:: The problem ::
Every line below between the one holding "Từ khóa sản phẩm" and the one holding "M102FBDWH Vista", inclusive, should be copied exactly, and no other line.

(Records excerpted from a collection)

-*-*-

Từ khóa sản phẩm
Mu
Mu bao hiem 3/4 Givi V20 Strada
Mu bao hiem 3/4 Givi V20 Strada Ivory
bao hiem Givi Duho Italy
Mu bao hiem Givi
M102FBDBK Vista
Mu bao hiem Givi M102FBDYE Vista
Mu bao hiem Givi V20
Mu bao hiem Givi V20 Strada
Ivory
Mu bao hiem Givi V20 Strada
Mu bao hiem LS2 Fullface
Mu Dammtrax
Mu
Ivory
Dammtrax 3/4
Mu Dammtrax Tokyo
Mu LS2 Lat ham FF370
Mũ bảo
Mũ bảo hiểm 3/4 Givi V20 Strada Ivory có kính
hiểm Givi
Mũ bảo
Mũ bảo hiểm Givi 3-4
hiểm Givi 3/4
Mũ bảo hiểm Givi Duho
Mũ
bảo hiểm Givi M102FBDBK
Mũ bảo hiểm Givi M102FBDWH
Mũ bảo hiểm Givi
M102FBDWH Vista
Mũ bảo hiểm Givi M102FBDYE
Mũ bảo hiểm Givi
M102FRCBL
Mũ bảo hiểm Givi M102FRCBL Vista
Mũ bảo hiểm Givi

-*-*-

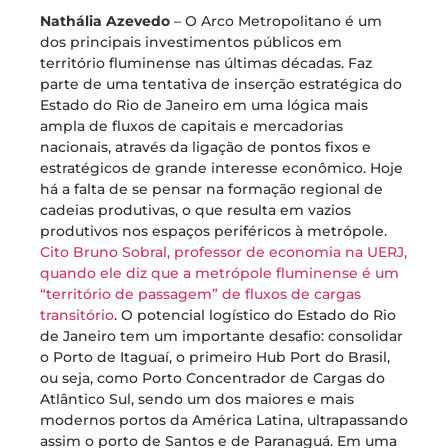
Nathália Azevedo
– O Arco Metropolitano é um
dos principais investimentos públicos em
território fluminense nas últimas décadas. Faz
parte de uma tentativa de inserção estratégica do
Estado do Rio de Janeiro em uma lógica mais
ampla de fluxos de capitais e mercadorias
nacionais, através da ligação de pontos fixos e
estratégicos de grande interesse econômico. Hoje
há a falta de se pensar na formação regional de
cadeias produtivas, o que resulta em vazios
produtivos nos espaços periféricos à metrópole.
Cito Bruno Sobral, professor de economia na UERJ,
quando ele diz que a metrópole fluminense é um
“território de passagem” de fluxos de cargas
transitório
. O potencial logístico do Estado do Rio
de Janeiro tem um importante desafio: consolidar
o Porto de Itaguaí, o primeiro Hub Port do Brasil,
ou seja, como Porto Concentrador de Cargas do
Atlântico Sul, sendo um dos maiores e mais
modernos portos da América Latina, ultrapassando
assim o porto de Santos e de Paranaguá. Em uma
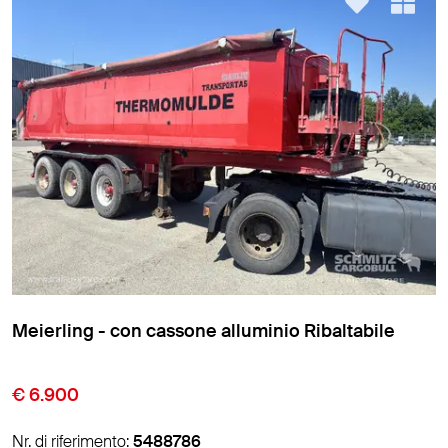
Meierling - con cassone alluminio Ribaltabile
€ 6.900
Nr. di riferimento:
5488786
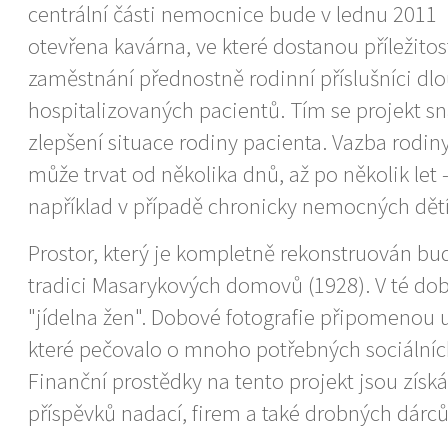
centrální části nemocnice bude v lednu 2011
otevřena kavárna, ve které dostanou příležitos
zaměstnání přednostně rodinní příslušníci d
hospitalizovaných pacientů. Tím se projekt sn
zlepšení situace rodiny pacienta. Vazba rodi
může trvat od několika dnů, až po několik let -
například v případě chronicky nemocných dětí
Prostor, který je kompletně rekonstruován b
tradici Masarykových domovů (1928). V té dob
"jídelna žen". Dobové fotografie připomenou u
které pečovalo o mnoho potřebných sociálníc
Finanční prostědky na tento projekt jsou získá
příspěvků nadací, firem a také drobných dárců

-*-*-

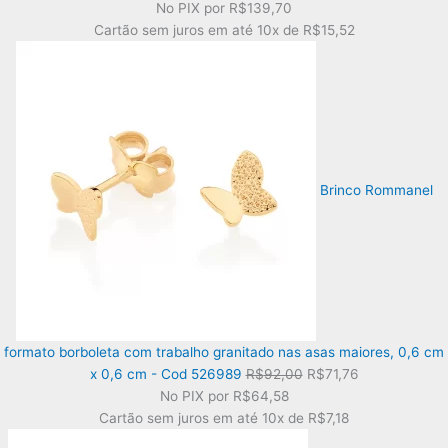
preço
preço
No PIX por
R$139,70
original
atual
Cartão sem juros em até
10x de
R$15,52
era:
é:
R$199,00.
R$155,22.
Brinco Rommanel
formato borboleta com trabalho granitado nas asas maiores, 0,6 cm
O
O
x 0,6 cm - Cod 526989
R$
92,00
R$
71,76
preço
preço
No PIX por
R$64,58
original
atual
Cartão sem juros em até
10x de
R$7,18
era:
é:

-*-*-

:: Exercise result ::
Từ khóa sản phẩm
Mu
Mu bao hiem 3/4 Givi V20 Strada
Mu bao hiem 3/4 Givi V20 Strada Ivory
bao hiem Givi Duho Italy
Mu bao hiem Givi
M102FBDBK Vista
Mu bao hiem Givi M102FBDYE Vista
Mu bao hiem Givi V20
Mu bao hiem Givi V20 Strada
Ivory
Mu bao hiem Givi V20 Strada
Mu bao hiem LS2 Fullface
Mu Dammtrax
Mu
Ivory
Dammtrax 3/4
Mu Dammtrax Tokyo
Mu LS2 Lat ham FF370
Mũ bảo
Mũ bảo hiểm 3/4 Givi V20 Strada Ivory có kính
hiểm Givi
Mũ bảo
Mũ bảo hiểm Givi 3-4
hiểm Givi 3/4
Mũ bảo hiểm Givi Duho
Mũ
bảo hiểm Givi M102FBDBK
Mũ bảo hiểm Givi M102FBDWH
Mũ bảo hiểm Givi
M102FBDWH Vista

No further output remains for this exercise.